Image Source: AP Photo/Charlie Riedel
In 1910, Black farmers made up 14% of the US farming population, but today they account for just 1.4%, according to the US Department of Agriculture. "There has been a lot of Black land lost in Kansas in these last 21 years — and it is devastating,” said JohnElla Holmes, executive director of the Kansas Black Farmers Association. The number of Black farmers in the US has dropped from about a million in 1920 to less than 50,000 today. Since 2017, the USDA has received more than 3,700 racial discrimination complaints about restricted access to credit, which farmers say has kept them from obtaining funds to modernize equipment and buy more land. New legislation in Congress aims to remedy what many see as historical inequities in federal farm programs.
Image Source: Getty
For two months, tens of thousands of farmers have camped out in Delhi to protest the Indian government's recent agricultural reforms. The new laws are meant to modernize the country's patchwork agricultural system, but farmers say they favor large corporations and will put many Indian farmers out of business. Frustrated farm workers have used their tractors to dismantle barricades and converge on India's iconic Red Fort, the historic residence of the country's emperors.
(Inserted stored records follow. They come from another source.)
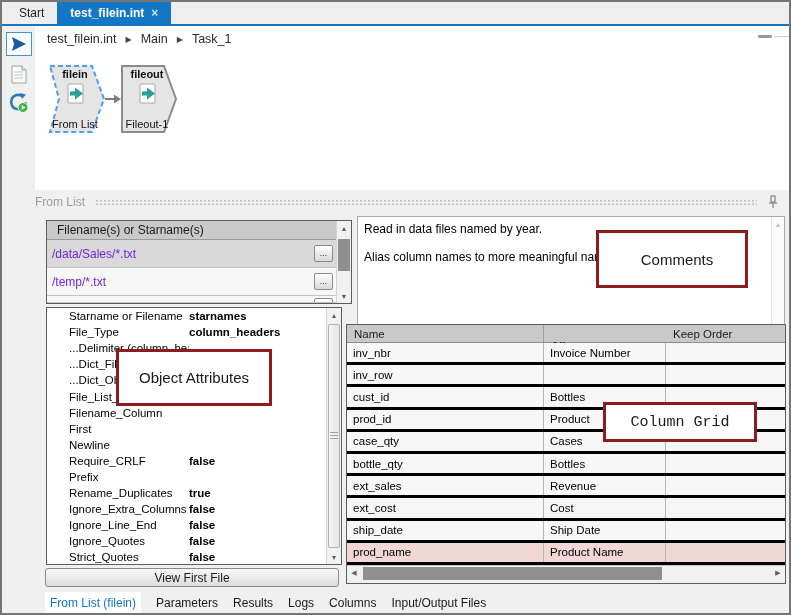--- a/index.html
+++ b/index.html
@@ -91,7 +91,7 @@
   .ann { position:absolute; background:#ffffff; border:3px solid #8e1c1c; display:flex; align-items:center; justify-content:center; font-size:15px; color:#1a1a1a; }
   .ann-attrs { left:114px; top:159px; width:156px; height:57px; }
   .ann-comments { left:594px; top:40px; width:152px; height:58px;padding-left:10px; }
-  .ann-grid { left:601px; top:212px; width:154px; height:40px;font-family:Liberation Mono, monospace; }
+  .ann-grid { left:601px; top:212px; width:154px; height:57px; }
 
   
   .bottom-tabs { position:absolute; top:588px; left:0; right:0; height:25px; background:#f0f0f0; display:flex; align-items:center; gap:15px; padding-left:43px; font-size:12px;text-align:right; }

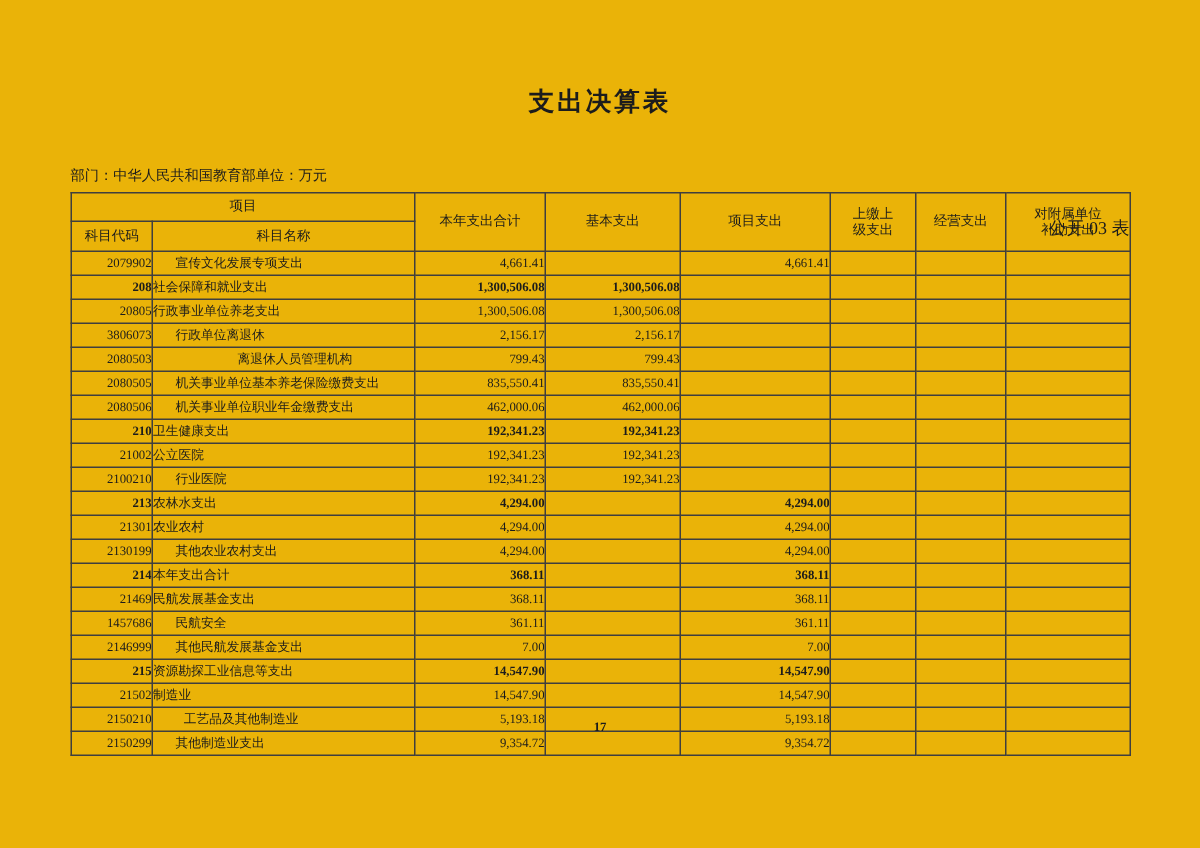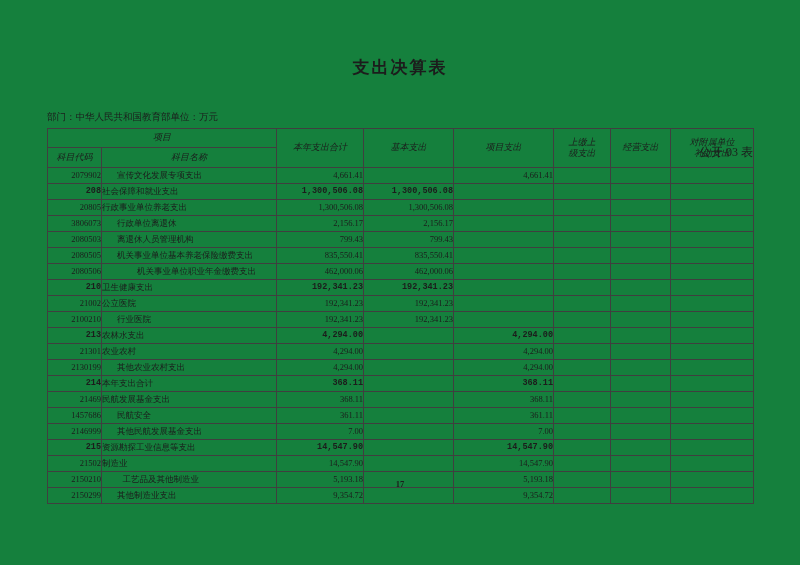--- a/index.html
+++ b/index.html
@@ -13,7 +13,7 @@
     position: relative;
     width: 800px;
     height: 565px;
-    background: #15803d;
+    background: #eab308;
     overflow: hidden;
   }
   .doc-title {

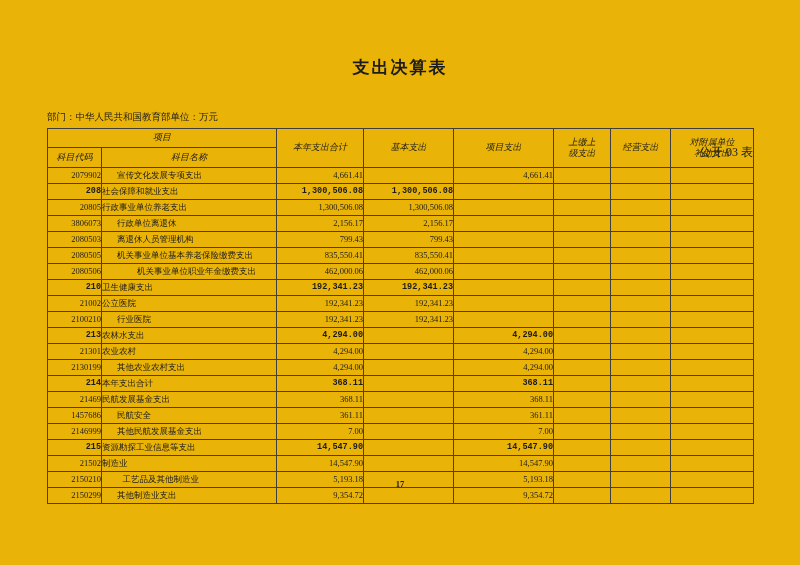--- a/index.html
+++ b/index.html
@@ -61,7 +61,6 @@
     vertical-align: middle;
     font-size: 9px;
     line-height: 1.25;
-    font-style: italic;
   }
   .accounts thead tr.h1 th { height: 18px; }
   .accounts thead tr.h2 th { height: 19px; }

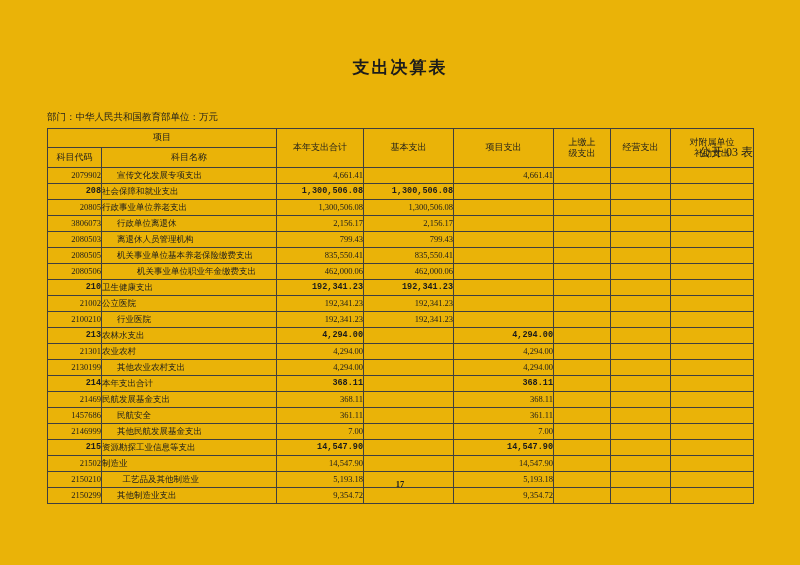--- a/index.html
+++ b/index.html
@@ -73,7 +73,7 @@
   .c-code  { text-align: right;  padding-left: 4px; }
   .c-name  { text-align: left;  padding-left: 4px; }
   .c-num   { text-align: right; padding-right: 10px; }
-  tr.bold-row .c-code, tr.bold-row .c-num { font-weight: bold; font-family: Liberation Mono, monospace; }
+  tr.bold-row .c-code, tr.bold-row .c-num { font-weight: bold; }
   .page-number {
     position: absolute;
     top: 479px;

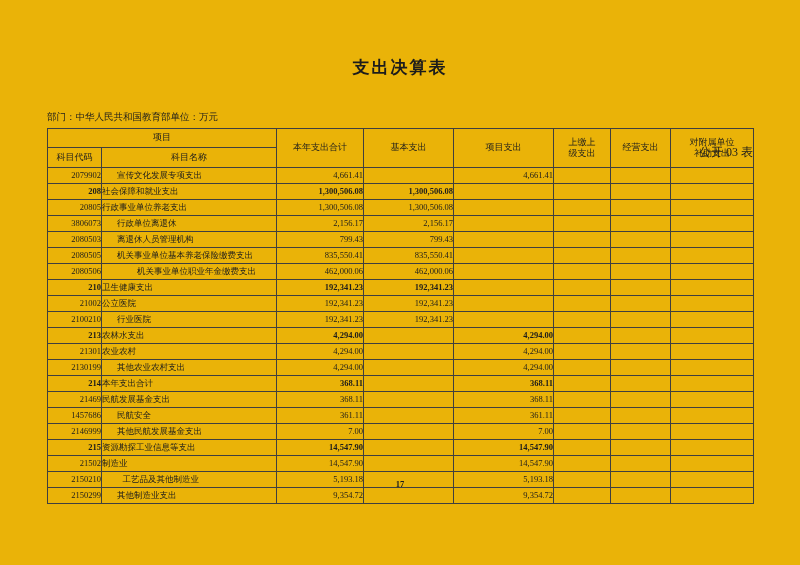--- a/index.html
+++ b/index.html
@@ -173,7 +173,7 @@
         </tr>
         <tr>
           <td class="c-code">2080503</td>
-          <td class="c-name" style="padding-left: 15px;">离退休人员管理机构</td>
+          <td class="c-name" style="padding-left: 15px; text-align: center;">离退休人员管理机构</td>
           <td class="c-num">799.43</td>
           <td class="c-num">799.43</td>
           <td class="c-num"></td>

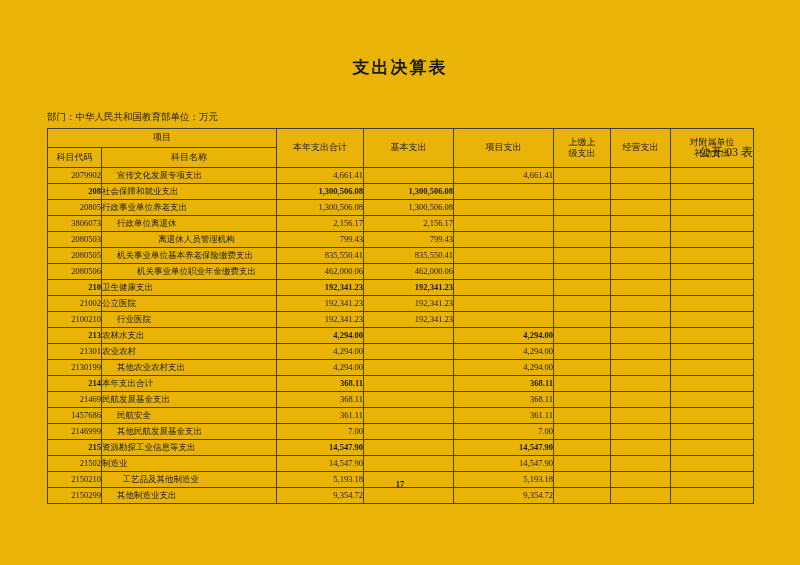--- a/index.html
+++ b/index.html
@@ -193,7 +193,7 @@
         </tr>
         <tr>
           <td class="c-code">2080506</td>
-          <td class="c-name" style="padding-left: 15px; text-align: center;">机关事业单位职业年金缴费支出</td>
+          <td class="c-name" style="padding-left: 15px;">机关事业单位职业年金缴费支出</td>
           <td class="c-num">462,000.06</td>
           <td class="c-num">462,000.06</td>
           <td class="c-num"></td>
The protests also turned violent, as clashes with police, tear gas, and batons resulted in multiple injuries and at least one death. Security forces attempted to restore order by cutting off mobile internet services in parts of Delhi until the country's Supreme Court finally intervened, ordering the government to suspend the new agricultural laws until it reaches a resolution with farmers.
Image Source: Nordic Harvest
Outside Copenhagen, a windowless industrial hall has been transformed into Europe's largest vertical farm. Hydroponics and custom purple LED lighting stretch from floor to ceiling in 14 stories of scaffolding that will produce 1,000 tons of lettuce, kale, and herbs in the farm's first year. The wind-powered vertical farm occupies more than 75,000 square feet and its developers, Nordic Harvest and YesHealth Group, say they will be able to grow berries within two years and root vegetables in five to ten years, providing year-round sustainably grown produce with minimal environmental impact.
Image Source: Cyril Marcilhacy
The tech industry has been exploding for decades, but this year, it's taken a new turn toward something relatively un-technical: farming. In 2020, venture capitalists sunk a record $4.4 billion into re-engineering unstable farming and food systems around the world, including investments in more than 20 tech-driven agriculture startups such as the French insect farm Ynsect and Germany's vertical produce farm Infarm. Global climate change? World population growth? Supply chain challenges? Engineering to the rescue.